The new Azure Service Fabric Mesh preview means you no longer have to set up the Service Fabric orchestrator, provision virtual machines, add them to a cluster and step through a series of management tasks to run a containerized app. Create a Service Mesh application project in Visual Studio and the service now handles creating the Azure resource group, setting up the containers and creating automatic placement rules to honor placement constraints specified for the application, using the full programming model for Windows, Linux, Java and .NET, including stateful services and reliable collections.
This turns Service Fabric into a fully managed, scalable, “pay for what you use,” serverless microservices platform which can orchestrate workloads in Azure or locally, which could be for local debugging with a simulated Service Fabric cluster or on a standalone cluster on your own servers, in another public cloud or even on an IoT device, all managed through the Azure portal.
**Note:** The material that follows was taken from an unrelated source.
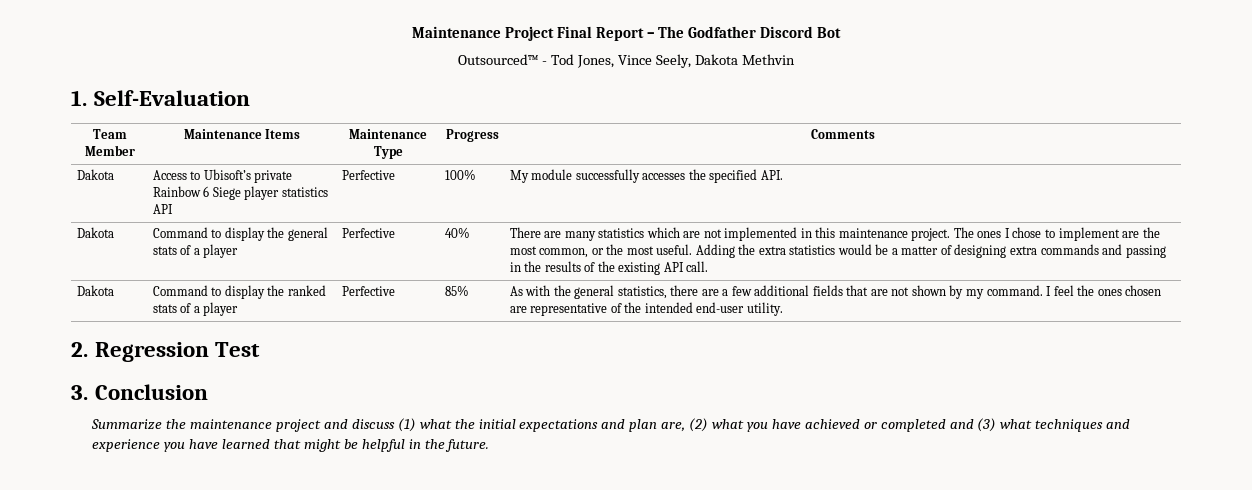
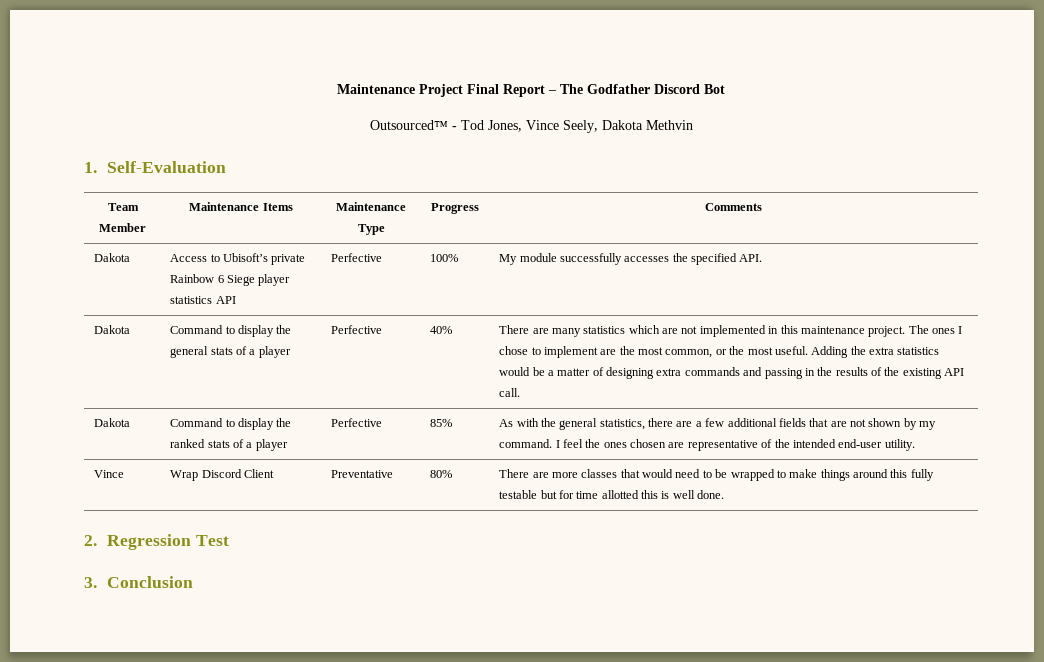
(783, 309) none -> [94,470,125,478] [170,469,274,481] [331,470,394,478] [430,470,453,478] [499,469,934,481] [499,490,725,499] // Vince | Wrap Discord Client | Preventative | 80% | There are more classes that would need to be wrapped to make things around this fully testable but for time allotted this is well done.
[91,418,1131,432] [92,439,490,452] // Summarize the maintenance project and discuss (1) what the initial expectations and plan are, (2) what you have achieved or completed and (3) what techniques and experience you have learned that might be helpful in the future. -> (194, 582) none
“Azure Functions is a programming model, but serverless is a billing model more than anything else,” Hollan points out. “We have serverless containers with ACI, we have serverless mesh with Service Fabric. They’re different programming models. Functions is saying ‘associate me with an event.’ With ACI it’s ‘give me an entire container image and compute on demand but I’m not very opinionated about what that compute is’ and you can still have the economics of serverless. If you have a machine learning job that’s going to take eight hours to process, you would never do that as an Azure Function but you could spin up ACI to process the video, compress and caption the video. It’s a heavyweight process but it can still be serverless.”
That suggests that many more Azure services will offer serverless approaches as well as connecting to Event Grid and out through CloudEvents.
“The notion of on-demand compute that I only pay for when I’m using it will permeate far and wide,” says Hollan. “It’s much bigger than individual functions. We’re going into a world where all necessary compute should be available on demand.”